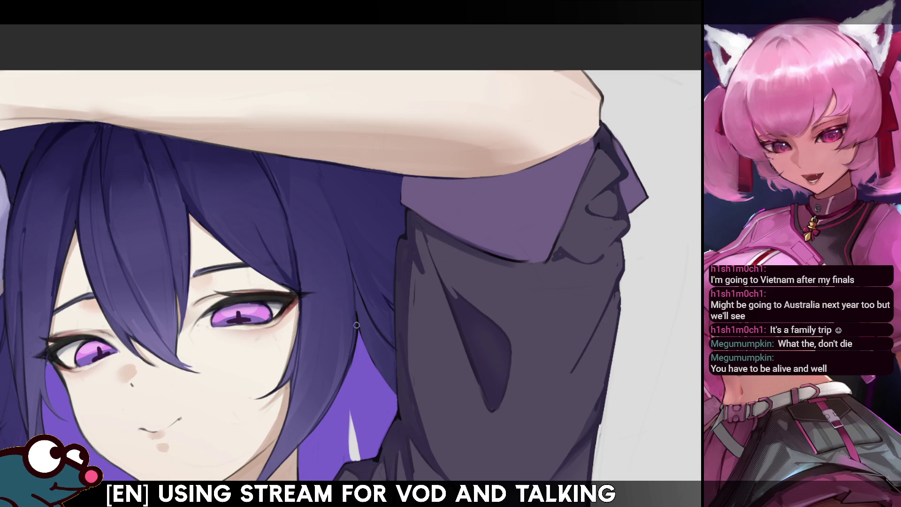
key("h")
key("h")
scroll(646, 217, "down", 4)
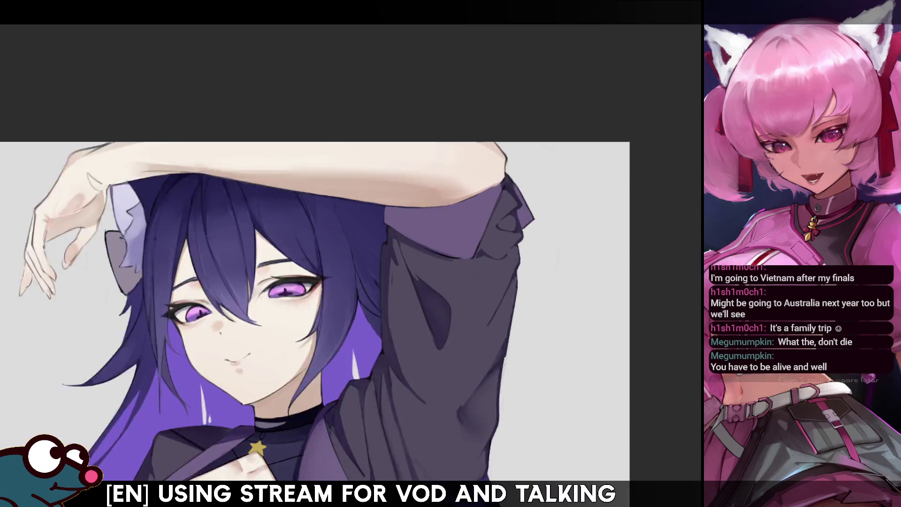
scroll(423, 211, "up", 4)
left_click_drag(395, 176, 314, 472)
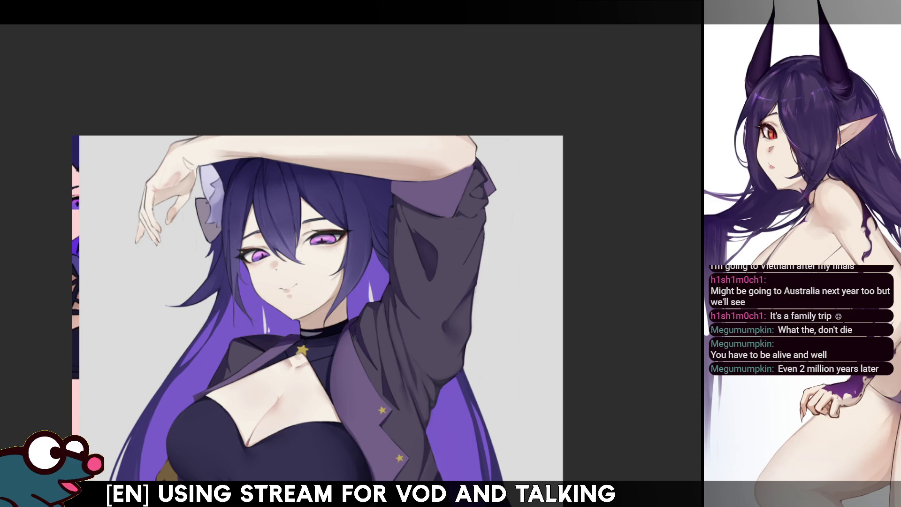
scroll(352, 254, "up", 4)
scroll(353, 254, "down", 2)
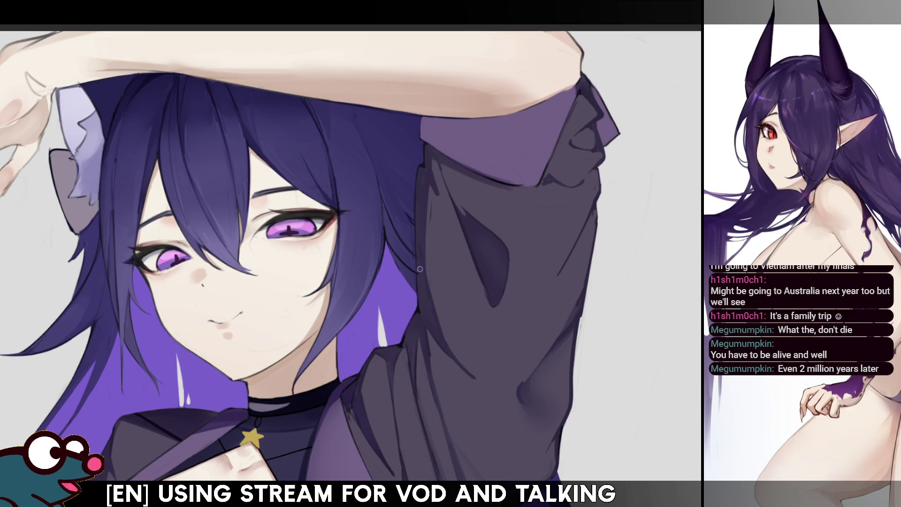
Step: Mirror, tilt and zoom the view onto the girl's face, then mirror it the other way
key("h")
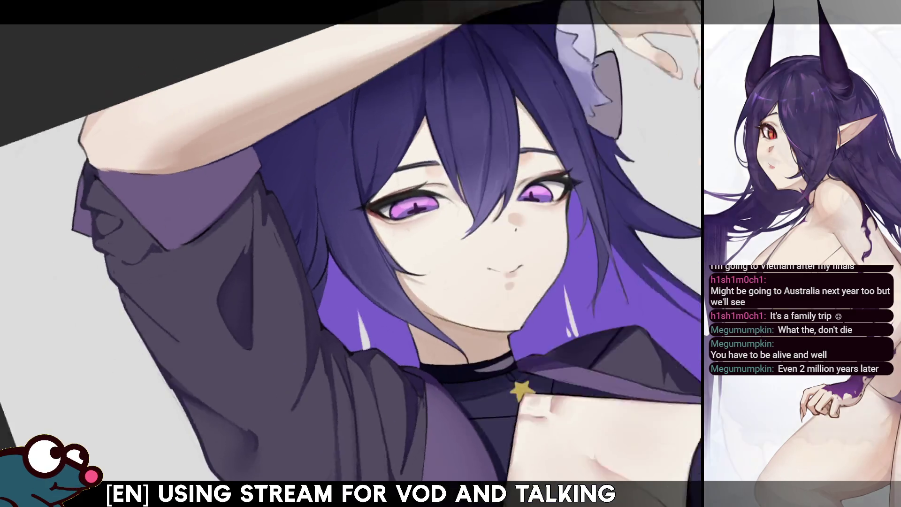
left_click_drag(394, 233, 336, 302)
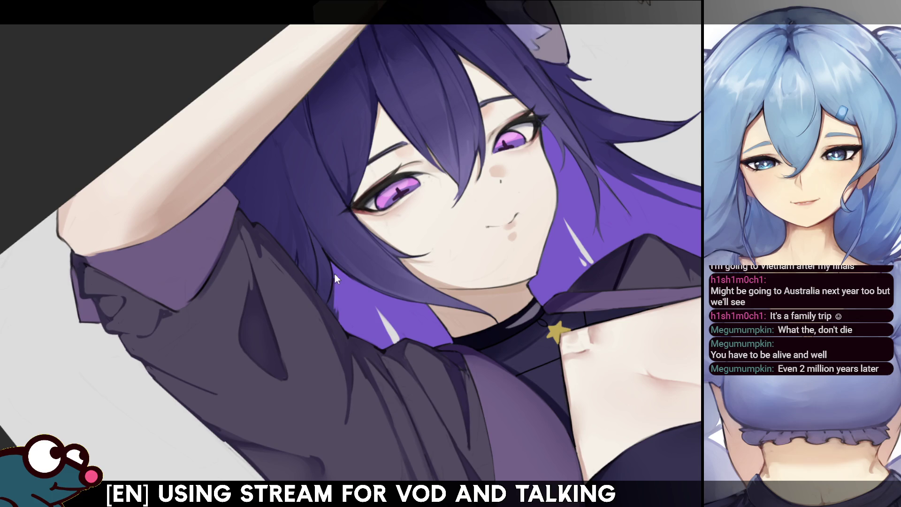
key("m")
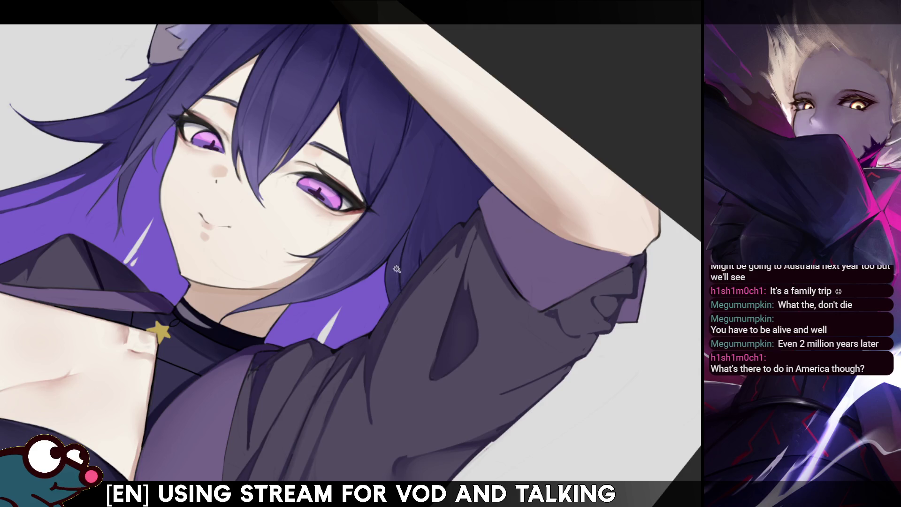
Step: Lasso the hair strand beside the face with the brush ready, clear the selection, and mirror the view to check
left_click_drag(405, 235, 396, 300)
key("b")
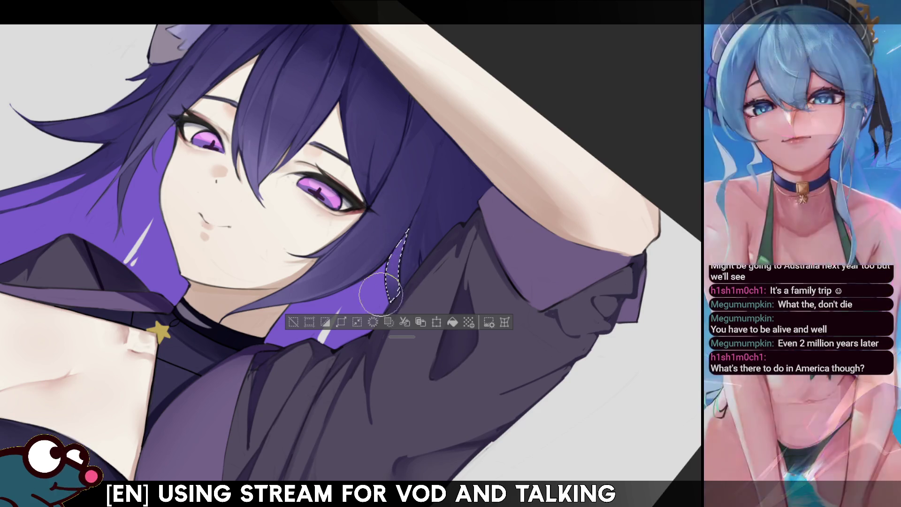
key("ctrl+d")
key("h")
key("h")
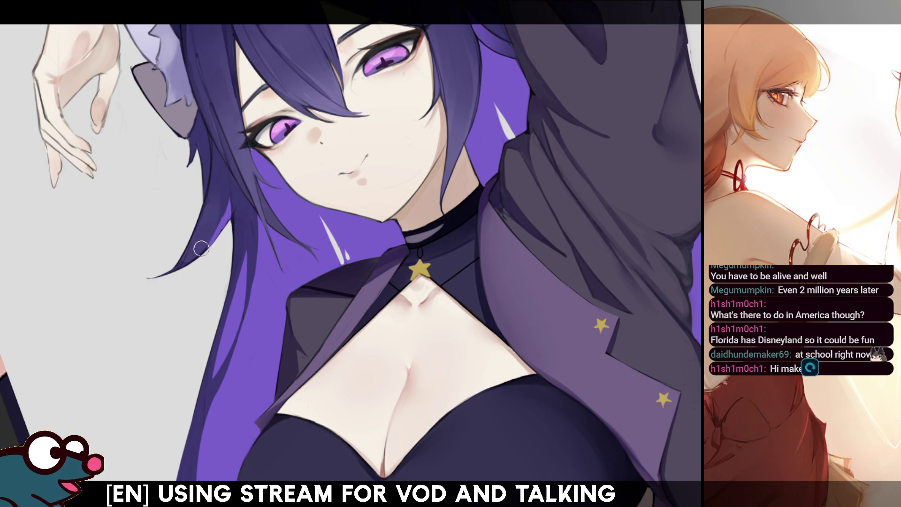
Step: Mirror and rotate the view so the whole upper body lies sideways on the tilted page
key("h")
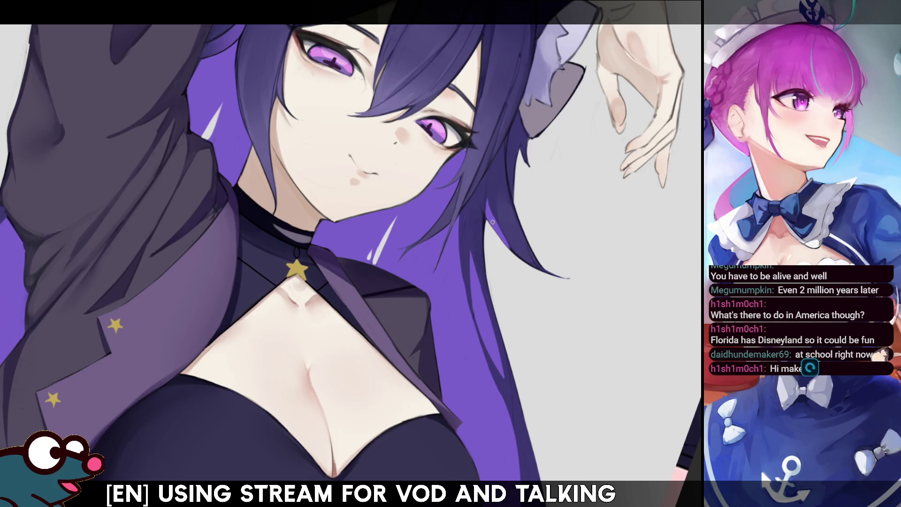
key("h")
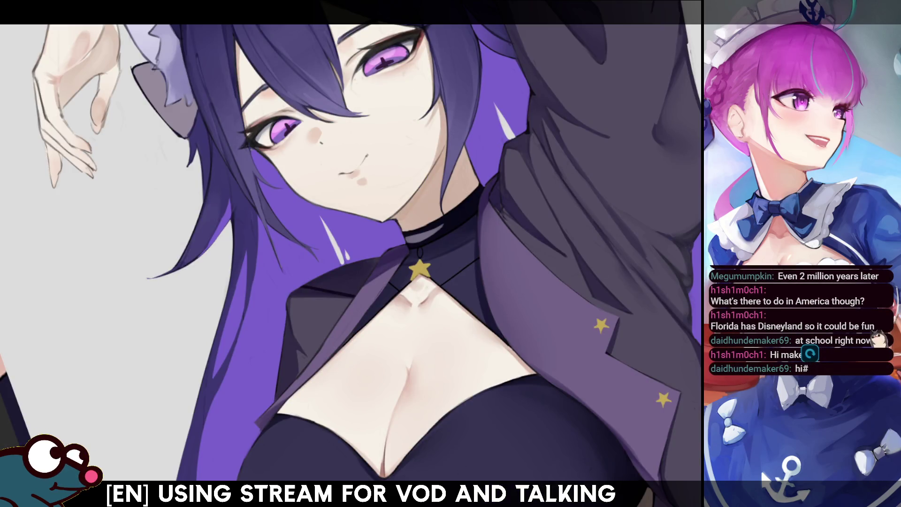
left_click_drag(233, 211, 215, 254)
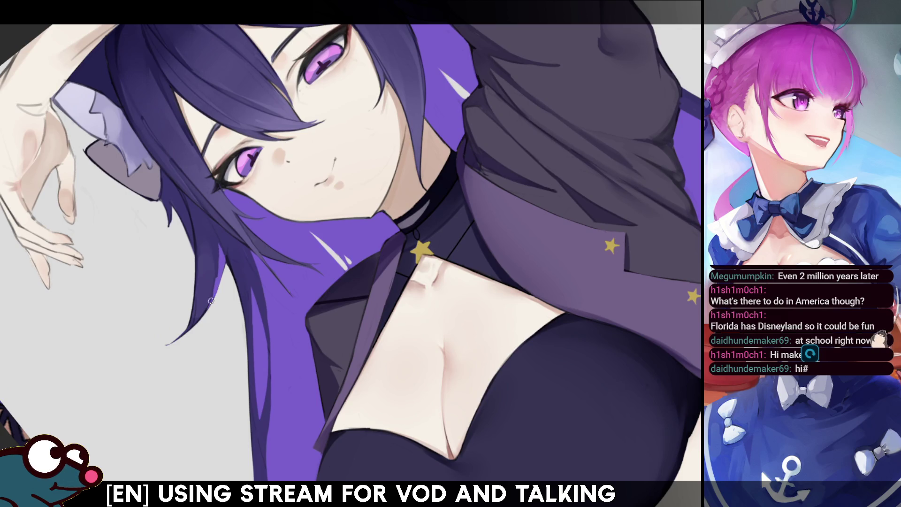
key("h")
key("h")
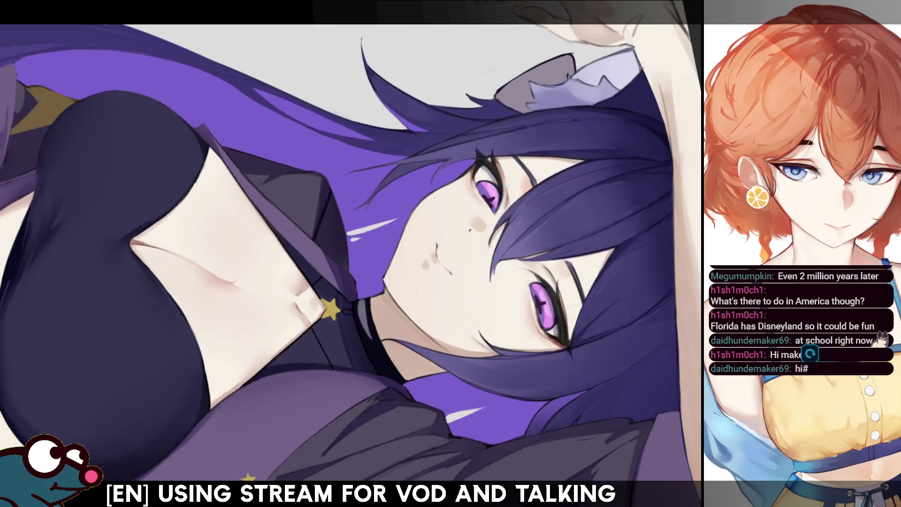
left_click_drag(422, 254, 672, 253)
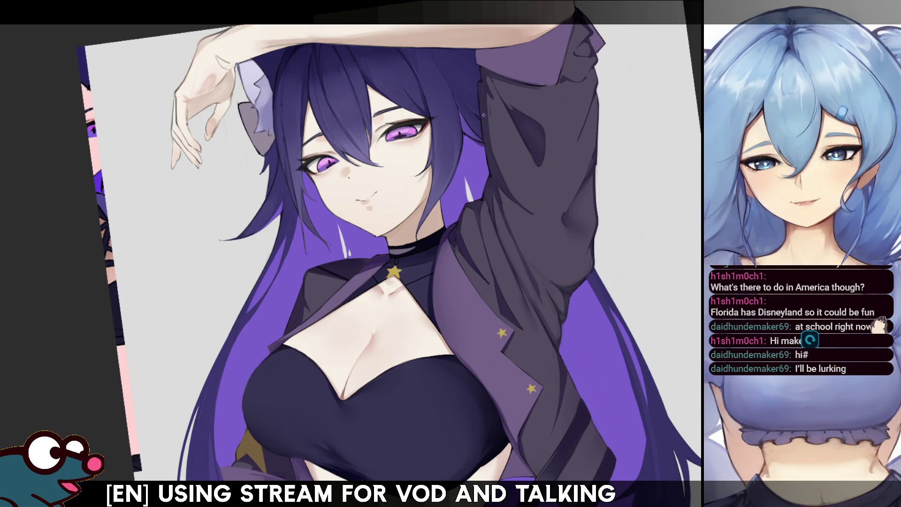
Step: Mirror and turn the canvas repeatedly, ending with the figure nearly upright and facing the other way
key("h")
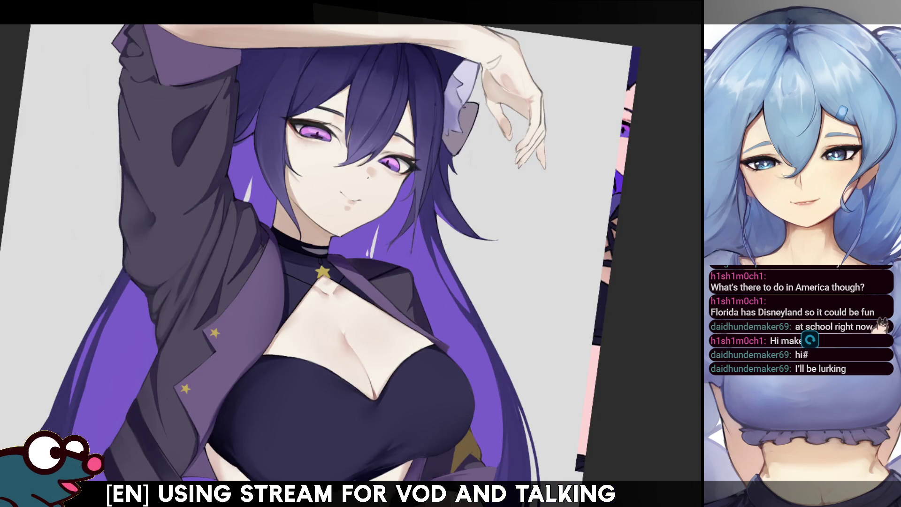
key("Delete")
key("Delete")
key("Delete")
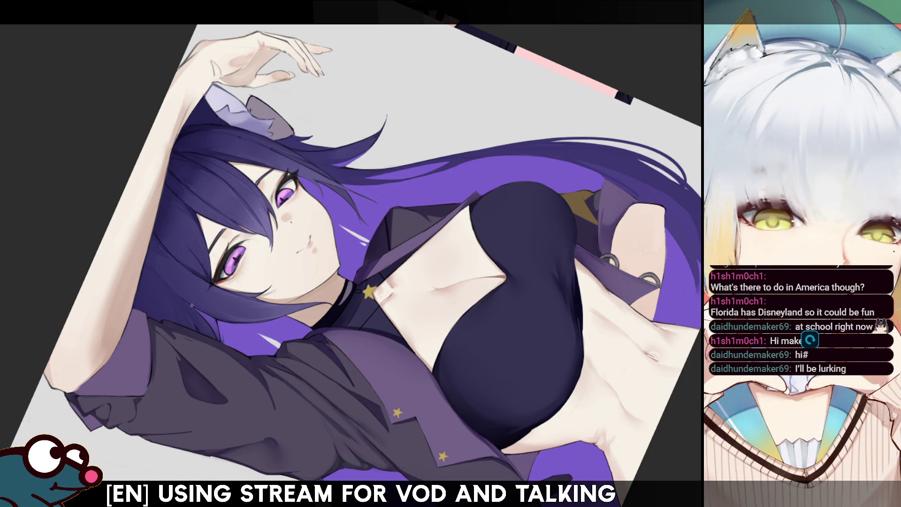
key("h")
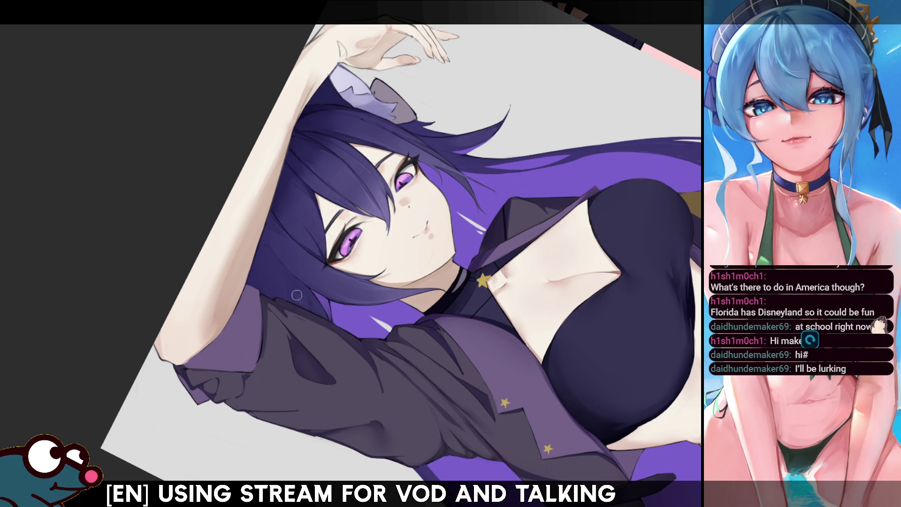
key("m")
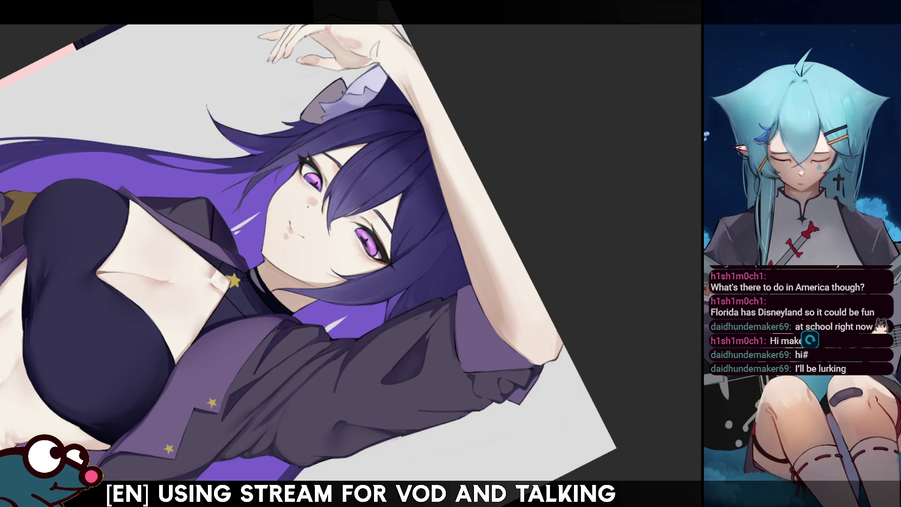
left_click_drag(323, 254, 366, 296)
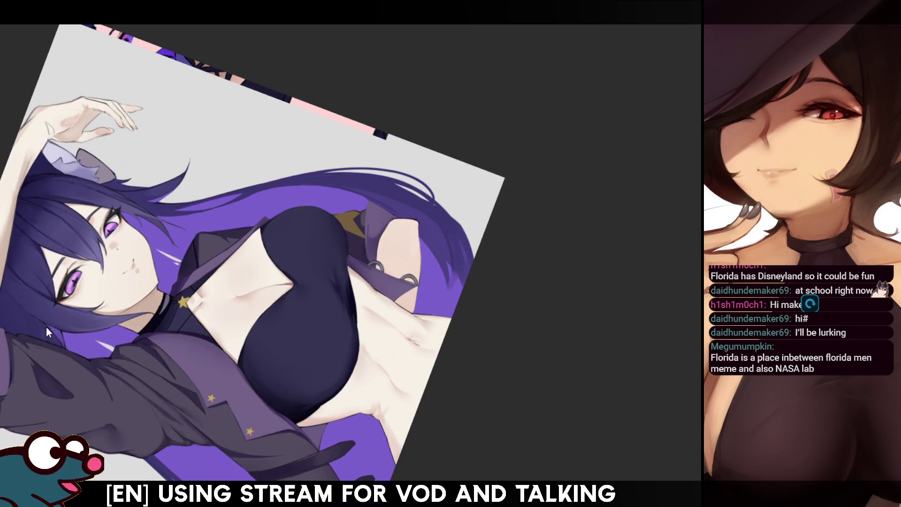
Step: Mirror the view so the face sits on the right for refining the face and raised hand
key("m")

Your objective
Every line containing the string "down" is required; copy each such line from the data.

Output for this task
scroll(646, 217, "down", 4)
scroll(353, 254, "down", 2)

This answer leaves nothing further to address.